Dati:
--

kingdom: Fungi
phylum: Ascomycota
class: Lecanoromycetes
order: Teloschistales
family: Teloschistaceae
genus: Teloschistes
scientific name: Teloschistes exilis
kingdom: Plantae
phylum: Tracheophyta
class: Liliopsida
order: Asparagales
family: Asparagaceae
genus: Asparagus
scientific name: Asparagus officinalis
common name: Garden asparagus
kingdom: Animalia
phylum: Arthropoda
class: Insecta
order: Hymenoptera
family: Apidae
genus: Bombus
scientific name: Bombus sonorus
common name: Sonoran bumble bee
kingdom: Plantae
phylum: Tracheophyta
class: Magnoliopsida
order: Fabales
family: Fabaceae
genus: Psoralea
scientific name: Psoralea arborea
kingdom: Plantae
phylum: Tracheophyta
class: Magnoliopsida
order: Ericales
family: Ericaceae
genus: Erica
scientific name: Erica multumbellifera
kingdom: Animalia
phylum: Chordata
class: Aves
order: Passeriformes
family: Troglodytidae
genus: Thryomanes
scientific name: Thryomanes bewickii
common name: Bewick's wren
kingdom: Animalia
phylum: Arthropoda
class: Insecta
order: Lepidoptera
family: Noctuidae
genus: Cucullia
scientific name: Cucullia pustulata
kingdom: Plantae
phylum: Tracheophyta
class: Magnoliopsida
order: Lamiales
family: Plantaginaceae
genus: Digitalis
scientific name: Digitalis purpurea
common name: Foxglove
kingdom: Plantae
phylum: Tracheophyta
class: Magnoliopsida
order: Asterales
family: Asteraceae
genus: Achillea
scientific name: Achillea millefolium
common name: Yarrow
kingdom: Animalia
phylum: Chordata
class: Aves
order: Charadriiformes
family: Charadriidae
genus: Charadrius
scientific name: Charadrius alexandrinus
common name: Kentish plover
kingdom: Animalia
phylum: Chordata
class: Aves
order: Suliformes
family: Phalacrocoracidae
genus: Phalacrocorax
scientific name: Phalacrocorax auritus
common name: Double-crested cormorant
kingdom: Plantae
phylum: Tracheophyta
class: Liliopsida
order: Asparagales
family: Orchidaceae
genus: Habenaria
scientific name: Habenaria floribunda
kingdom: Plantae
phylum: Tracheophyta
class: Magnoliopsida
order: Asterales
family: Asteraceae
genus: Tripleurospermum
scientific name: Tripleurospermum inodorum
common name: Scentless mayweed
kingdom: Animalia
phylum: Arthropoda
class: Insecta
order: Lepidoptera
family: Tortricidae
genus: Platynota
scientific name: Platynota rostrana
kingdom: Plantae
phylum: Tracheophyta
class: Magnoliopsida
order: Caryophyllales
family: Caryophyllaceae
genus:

--

CONSEGNA: Riscrivi tutto, dalla riga che contiene "genus: Cucullia" fino alla fine dei dati, rinominando "common name" in "vernacular name" e lasciando il resto invariato.

SVOLGIMENTO:
genus: Cucullia
scientific name: Cucullia pustulata
kingdom: Plantae
phylum: Tracheophyta
class: Magnoliopsida
order: Lamiales
family: Plantaginaceae
genus: Digitalis
scientific name: Digitalis purpurea
vernacular name: Foxglove
kingdom: Plantae
phylum: Tracheophyta
class: Magnoliopsida
order: Asterales
family: Asteraceae
genus: Achillea
scientific name: Achillea millefolium
vernacular name: Yarrow
kingdom: Animalia
phylum: Chordata
class: Aves
order: Charadriiformes
family: Charadriidae
genus: Charadrius
scientific name: Charadrius alexandrinus
vernacular name: Kentish plover
kingdom: Animalia
phylum: Chordata
class: Aves
order: Suliformes
family: Phalacrocoracidae
genus: Phalacrocorax
scientific name: Phalacrocorax auritus
vernacular name: Double-crested cormorant
kingdom: Plantae
phylum: Tracheophyta
class: Liliopsida
order: Asparagales
family: Orchidaceae
genus: Habenaria
scientific name: Habenaria floribunda
kingdom: Plantae
phylum: Tracheophyta
class: Magnoliopsida
order: Asterales
family: Asteraceae
genus: Tripleurospermum
scientific name: Tripleurospermum inodorum
vernacular name: Scentless mayweed
kingdom: Animalia
phylum: Arthropoda
class: Insecta
order: Lepidoptera
family: Tortricidae
genus: Platynota
scientific name: Platynota rostrana
kingdom: Plantae
phylum: Tracheophyta
class: Magnoliopsida
order: Caryophyllales
family: Caryophyllaceae
genus:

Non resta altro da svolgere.